**Kaynak:**
◆ ◆ ◆ ◆ ◆
24 Ekim 2013 Perşembe

kapitone bebek ceketi


Bir ceket diktim ama bu ceketten üç ayrı yazı çıkardım. Ben kendisini çok sevdim, baktıkça mutlu oluyorum.


İliklerini tuhafiyede açtırdım. Kumaş düğme bastırmadım, zor iliklenir diye.


Bu arada, kapitone desenini kusursuz çizebilmek için şablon (stencil) vardır diye düşünüp aramaya koyuldum. Arayan bulur. Hatırı sayılır bir para ödeyerek aldığım baklava desenli şablonu kullanmak için kendime kapitone bir yelek dikmeyi; başka bir mağazadan aldığım bu şablonu kare desenli şablonla istersem değiştirebileceğini söyleyen Şık Düğme'deki emektar tezgahtarın indirim önerisini değerlendirerek  o şablonu da satın almayı; tüm bunları yaparken hissettiğim suçluluk duygusunu da elimdeki tüm kumaşları kapitone haline getirerek yorgan, yastık, battaniye, kaban, yelek,  v.s. dikmek suretiyle bastırmayı planlıyorum.
◆ ◆ ◆ ◆ ◆
Açıklama kayıtları
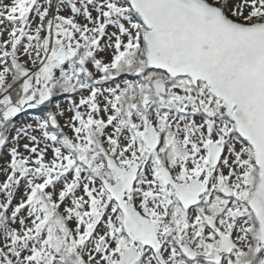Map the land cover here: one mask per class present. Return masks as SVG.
I'll return each mask as SVG.
<instances>
[{"label":"snow or ice","instance_id":"1","mask_svg":"<svg viewBox=\"0 0 264 264\" xmlns=\"http://www.w3.org/2000/svg\"><path fill=\"white\" fill-rule=\"evenodd\" d=\"M0 264H264V0H0Z\"/></svg>","mask_w":264,"mask_h":264},{"label":"rangeland","instance_id":"2","mask_svg":"<svg viewBox=\"0 0 264 264\" xmlns=\"http://www.w3.org/2000/svg\"><path fill=\"white\" fill-rule=\"evenodd\" d=\"M36 114H37V113H36V110H29L28 113H27V115L24 116L23 118H24V119H29V118L35 116Z\"/></svg>","mask_w":264,"mask_h":264}]
</instances>
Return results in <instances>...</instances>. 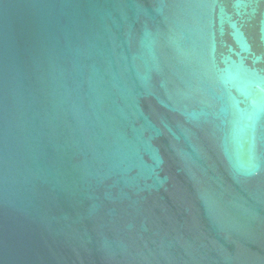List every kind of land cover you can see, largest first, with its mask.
<instances>
[{
	"label": "water",
	"instance_id": "water-1",
	"mask_svg": "<svg viewBox=\"0 0 264 264\" xmlns=\"http://www.w3.org/2000/svg\"><path fill=\"white\" fill-rule=\"evenodd\" d=\"M0 264H264V0H0Z\"/></svg>",
	"mask_w": 264,
	"mask_h": 264
}]
</instances>
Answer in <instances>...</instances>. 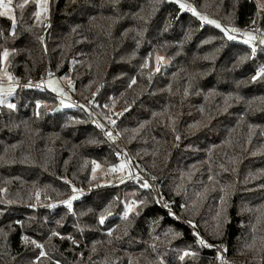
◆ ◆ ◆ ◆ ◆
**Görev talimatı:**
Yukarıdaki kapitone bebek ceketi yazısını baştan sona, tek kelimesini bile değiştirmeden aynen tekrar yaz.

**Alıştırma sonucu:**
24 Ekim 2013 Perşembe

kapitone bebek ceketi


Bir ceket diktim ama bu ceketten üç ayrı yazı çıkardım. Ben kendisini çok sevdim, baktıkça mutlu oluyorum.


İliklerini tuhafiyede açtırdım. Kumaş düğme bastırmadım, zor iliklenir diye.


Bu arada, kapitone desenini kusursuz çizebilmek için şablon (stencil) vardır diye düşünüp aramaya koyuldum. Arayan bulur. Hatırı sayılır bir para ödeyerek aldığım baklava desenli şablonu kullanmak için kendime kapitone bir yelek dikmeyi; başka bir mağazadan aldığım bu şablonu kare desenli şablonla istersem değiştirebileceğini söyleyen Şık Düğme'deki emektar tezgahtarın indirim önerisini değerlendirerek  o şablonu da satın almayı; tüm bunları yaparken hissettiğim suçluluk duygusunu da elimdeki tüm kumaşları kapitone haline getirerek yorgan, yastık, battaniye, kaban, yelek,  v.s. dikmek suretiyle bastırmayı planlıyorum.